Degli Ottocento, Antonio Primaldo è l’unico del quale è tramandato il nome. Gli altri sono ignoti pescatori, artigiani, pastori e agricoltori di una città periferica, il cui sangue, cinque secoli fa, è stato sparso in una terribile giornata di agosto solo perché cristiani.
L’esecuzione di massa ha un prologo, alle prime ore del mattino del 29 luglio 1480, quando dalle mura della città adriatica comincia a scorgersi all’orizzonte, e diventa sempre più visibile, una flotta composta da 90 galee, 15 maone e 48 galeotte, con diciottomila soldati a bordo. L’armata è guidata dal pascià Ahmet; costui è agli ordini di Maometto II (1430-1481), detto Fatih, “il Conquistatore”, cioè del sultano che nel 1451, ad appena ventun anni, è salito a capo della tribù degli ottomani, a sua volta impostasi sul mosaico degli emirati islamici un secolo e mezzo prima. Nel 1453, alla guida di un esercito di 260.000 turchi, Maometto II conquista Bisanzio, la “seconda Roma”, e da quel momento coltiva il progetto di espugnare la “prima Roma”, la Roma vera e propria, e di trasformare la basilica di san Pietro in una stalla per i suoi cavalli. Nel giugno 1480 valuta maturi i tempi per completare l’opera: toglie l’assedio all’isola di Rodi, difesa con coraggio dai Cavalieri dell’Ordine dell’Ospedale di San Giovanni di Gerusalemme, in seguito noti come Cavalieri di Malta, e punta la flotta verso l’Adriatico. L’intenzione è di approdare a Brindisi, il cui porto è ampio e comodo: da lì egli immagina di risalire l’Italia fino a raggiungere la sede del Papato. Un forte vento contrario costringe però le navi a toccare terra cinquanta miglia più a sud e a sbarcare in una località chiamata Roca, a qualche chilometro da Otranto (4).

* _ESTRATTO DATI_:
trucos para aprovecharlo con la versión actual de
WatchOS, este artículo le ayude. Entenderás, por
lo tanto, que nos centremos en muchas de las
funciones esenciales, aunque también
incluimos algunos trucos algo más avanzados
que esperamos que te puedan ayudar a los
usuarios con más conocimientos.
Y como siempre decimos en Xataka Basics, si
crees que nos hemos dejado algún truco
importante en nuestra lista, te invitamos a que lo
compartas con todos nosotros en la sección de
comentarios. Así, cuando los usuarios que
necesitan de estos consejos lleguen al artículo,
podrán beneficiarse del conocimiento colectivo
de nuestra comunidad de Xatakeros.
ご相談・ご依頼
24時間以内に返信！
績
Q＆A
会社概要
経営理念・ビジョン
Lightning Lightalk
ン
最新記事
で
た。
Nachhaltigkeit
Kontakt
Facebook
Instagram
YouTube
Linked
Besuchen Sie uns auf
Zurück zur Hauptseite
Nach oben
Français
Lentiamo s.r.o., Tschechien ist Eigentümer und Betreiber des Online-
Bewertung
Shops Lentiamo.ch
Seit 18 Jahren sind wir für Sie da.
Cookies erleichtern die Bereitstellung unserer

==

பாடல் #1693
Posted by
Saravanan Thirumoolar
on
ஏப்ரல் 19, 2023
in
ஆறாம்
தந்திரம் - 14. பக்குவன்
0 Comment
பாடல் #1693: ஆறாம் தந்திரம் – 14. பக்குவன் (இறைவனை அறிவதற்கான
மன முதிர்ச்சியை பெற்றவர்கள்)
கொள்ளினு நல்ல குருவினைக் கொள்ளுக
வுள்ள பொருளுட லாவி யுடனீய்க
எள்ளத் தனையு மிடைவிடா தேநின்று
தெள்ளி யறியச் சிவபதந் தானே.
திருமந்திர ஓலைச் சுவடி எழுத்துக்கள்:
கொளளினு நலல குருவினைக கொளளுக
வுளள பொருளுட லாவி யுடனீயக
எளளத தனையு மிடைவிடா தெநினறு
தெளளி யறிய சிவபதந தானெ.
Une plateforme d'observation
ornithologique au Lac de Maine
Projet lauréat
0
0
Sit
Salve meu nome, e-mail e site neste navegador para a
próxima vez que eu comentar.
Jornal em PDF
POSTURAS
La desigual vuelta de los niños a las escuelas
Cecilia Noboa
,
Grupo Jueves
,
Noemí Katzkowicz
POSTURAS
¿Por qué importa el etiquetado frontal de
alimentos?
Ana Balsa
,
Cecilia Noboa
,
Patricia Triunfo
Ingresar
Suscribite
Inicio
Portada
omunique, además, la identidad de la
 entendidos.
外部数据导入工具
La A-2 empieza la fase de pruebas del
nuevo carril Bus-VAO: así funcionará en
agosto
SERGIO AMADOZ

* _CONSEGNA A_: Secondo il brano su Otranto, quanti soldati si trovano a bordo della flotta avvistata il 29 luglio 1480?
* _CONSEGNA B_: Trascrivi senza modifiche il passo del brano su Otranto che va da "Degli Ottocento, Antonio" fino a "solo perché cristiani." incluso.

* _SOLUZIONE A_: Diciottomila soldati.

* _SOLUZIONE B_:
Degli Ottocento, Antonio Primaldo è l’unico del quale è tramandato il nome. Gli altri sono ignoti pescatori, artigiani, pastori e agricoltori di una città periferica, il cui sangue, cinque secoli fa, è stato sparso in una terribile giornata di agosto solo perché cristiani.